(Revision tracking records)
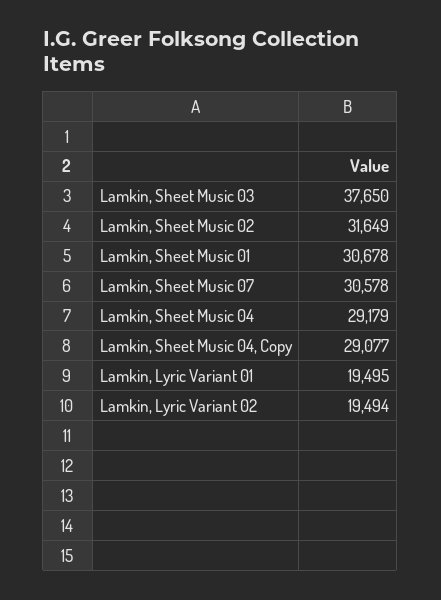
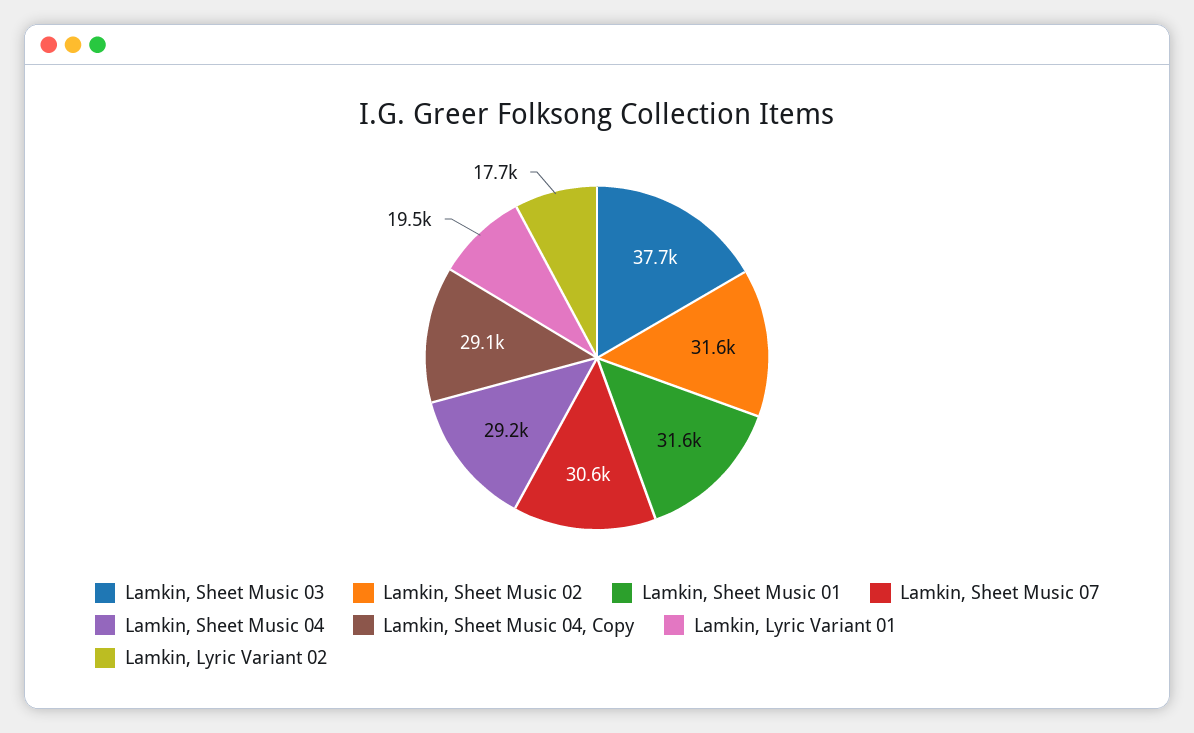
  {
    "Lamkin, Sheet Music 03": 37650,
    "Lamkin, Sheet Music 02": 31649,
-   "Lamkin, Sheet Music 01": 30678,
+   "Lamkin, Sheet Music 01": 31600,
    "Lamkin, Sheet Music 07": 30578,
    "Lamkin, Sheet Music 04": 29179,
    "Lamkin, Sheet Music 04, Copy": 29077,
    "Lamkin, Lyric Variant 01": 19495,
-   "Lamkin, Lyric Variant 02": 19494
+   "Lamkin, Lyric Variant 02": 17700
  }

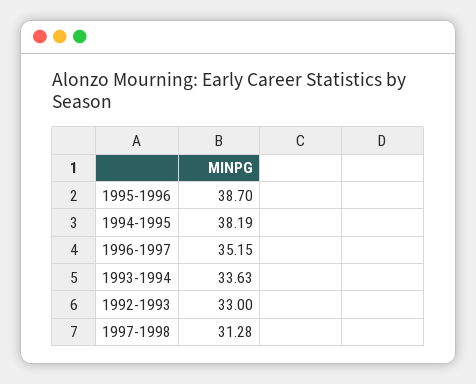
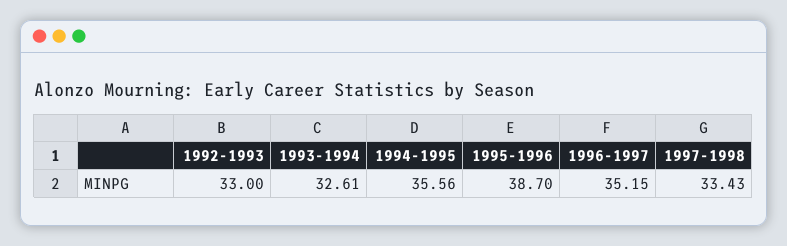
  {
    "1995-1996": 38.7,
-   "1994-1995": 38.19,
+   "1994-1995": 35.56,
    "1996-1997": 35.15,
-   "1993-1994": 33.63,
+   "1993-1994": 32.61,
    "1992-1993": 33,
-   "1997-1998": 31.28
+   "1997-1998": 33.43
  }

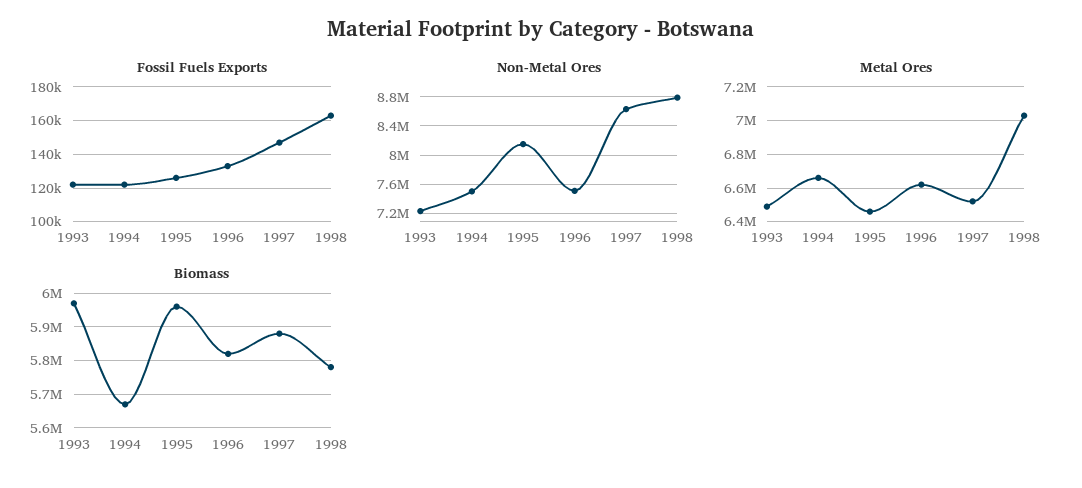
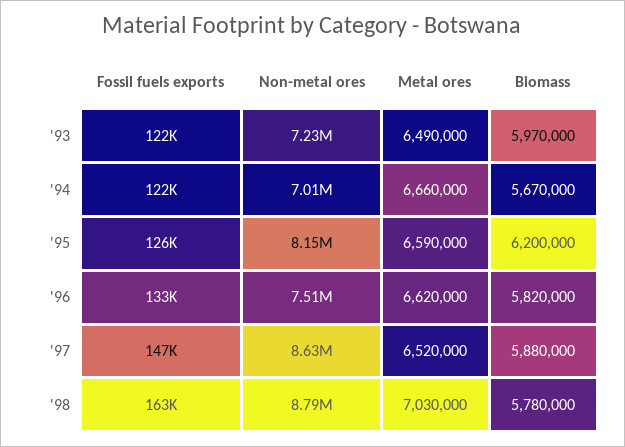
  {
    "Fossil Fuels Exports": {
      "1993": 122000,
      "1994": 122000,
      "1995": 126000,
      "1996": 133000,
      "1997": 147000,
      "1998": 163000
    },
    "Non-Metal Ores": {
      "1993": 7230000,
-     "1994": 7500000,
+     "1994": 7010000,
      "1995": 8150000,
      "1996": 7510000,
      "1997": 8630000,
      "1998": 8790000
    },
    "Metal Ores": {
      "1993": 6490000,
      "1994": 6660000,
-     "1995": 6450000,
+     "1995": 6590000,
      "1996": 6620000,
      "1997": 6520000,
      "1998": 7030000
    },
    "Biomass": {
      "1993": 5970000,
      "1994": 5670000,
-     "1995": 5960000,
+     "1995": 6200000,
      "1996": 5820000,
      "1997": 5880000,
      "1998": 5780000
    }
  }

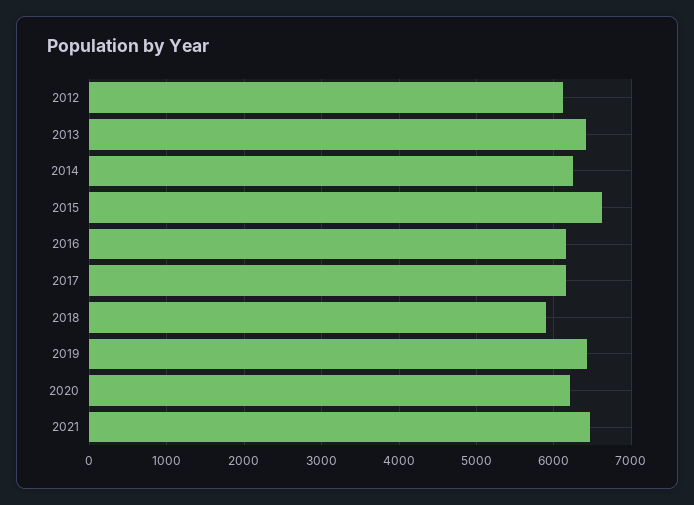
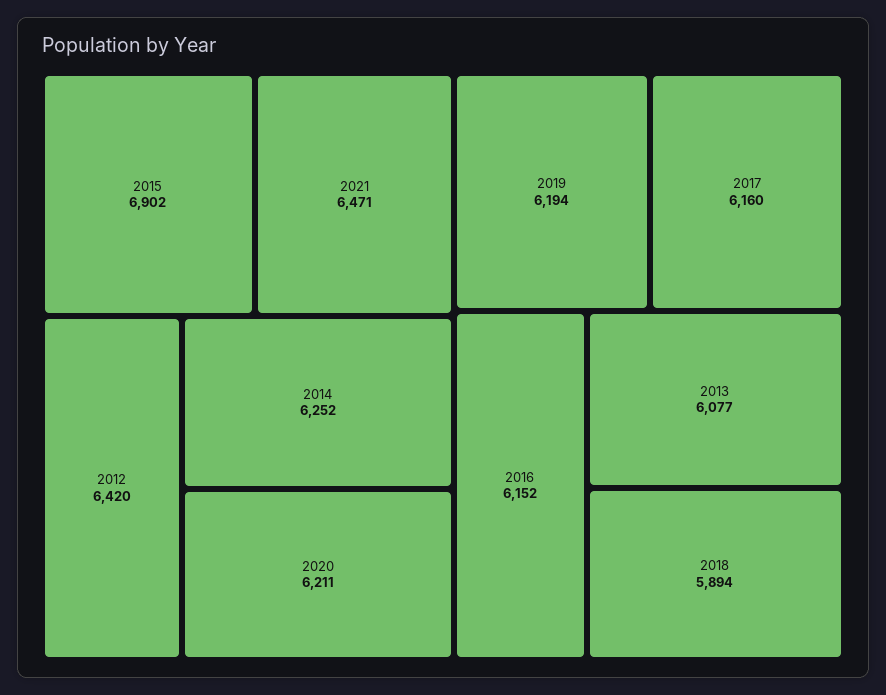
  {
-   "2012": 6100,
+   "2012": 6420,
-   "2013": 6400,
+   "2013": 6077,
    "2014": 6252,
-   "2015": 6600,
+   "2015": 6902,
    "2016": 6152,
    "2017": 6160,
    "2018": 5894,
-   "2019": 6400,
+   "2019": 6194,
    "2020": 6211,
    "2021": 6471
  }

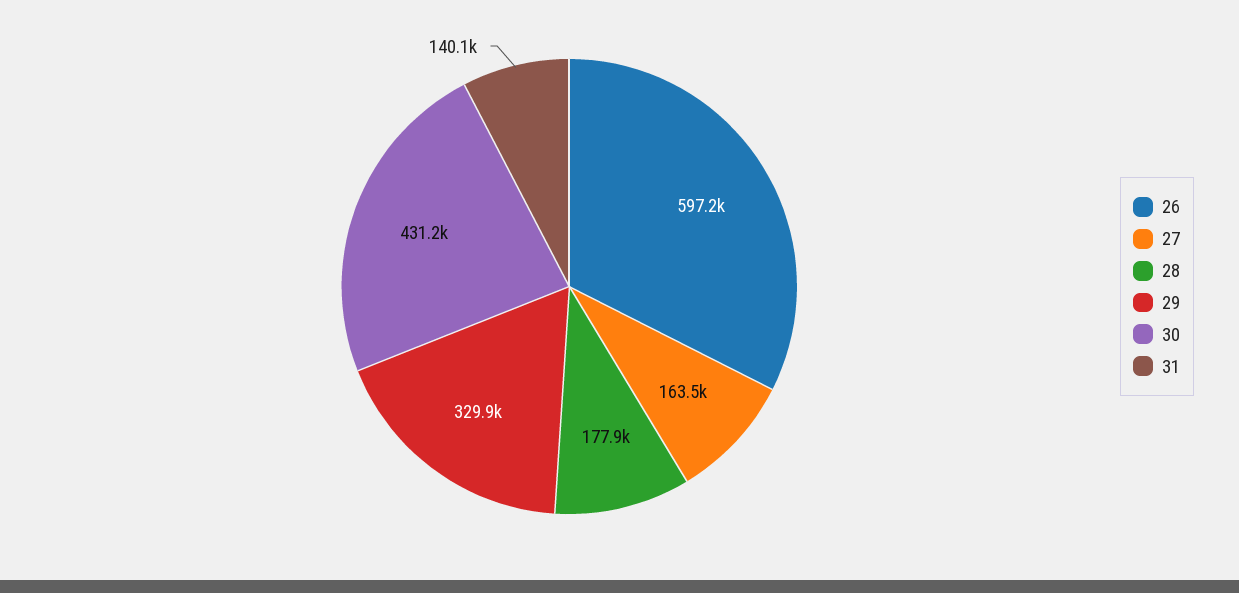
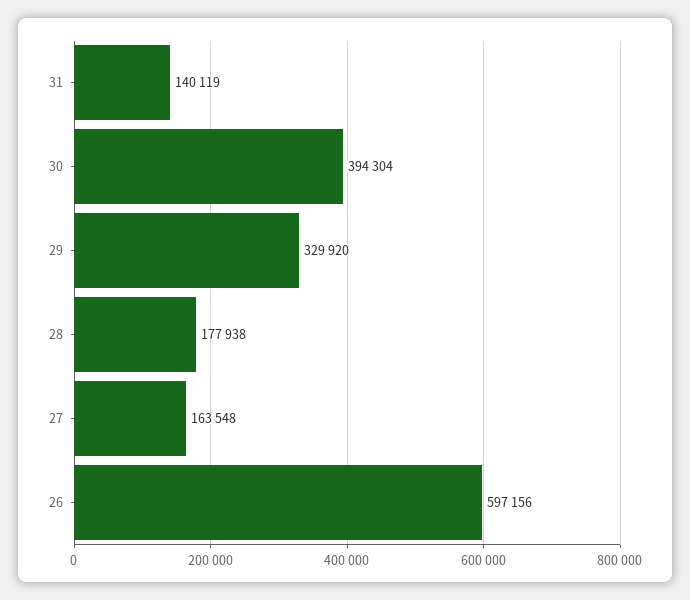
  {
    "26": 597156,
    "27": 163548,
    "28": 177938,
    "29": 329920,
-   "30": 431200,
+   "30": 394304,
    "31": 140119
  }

=== WHAT TO PRODUCE ===
Among the lines above, please find those with "Lamkin" and copy them.

=== SOLUTION TO THIS TASK ===
    "Lamkin, Sheet Music 03": 37650,
    "Lamkin, Sheet Music 02": 31649,
-   "Lamkin, Sheet Music 01": 30678,
+   "Lamkin, Sheet Music 01": 31600,
    "Lamkin, Sheet Music 07": 30578,
    "Lamkin, Sheet Music 04": 29179,
    "Lamkin, Sheet Music 04, Copy": 29077,
    "Lamkin, Lyric Variant 01": 19495,
-   "Lamkin, Lyric Variant 02": 19494
+   "Lamkin, Lyric Variant 02": 17700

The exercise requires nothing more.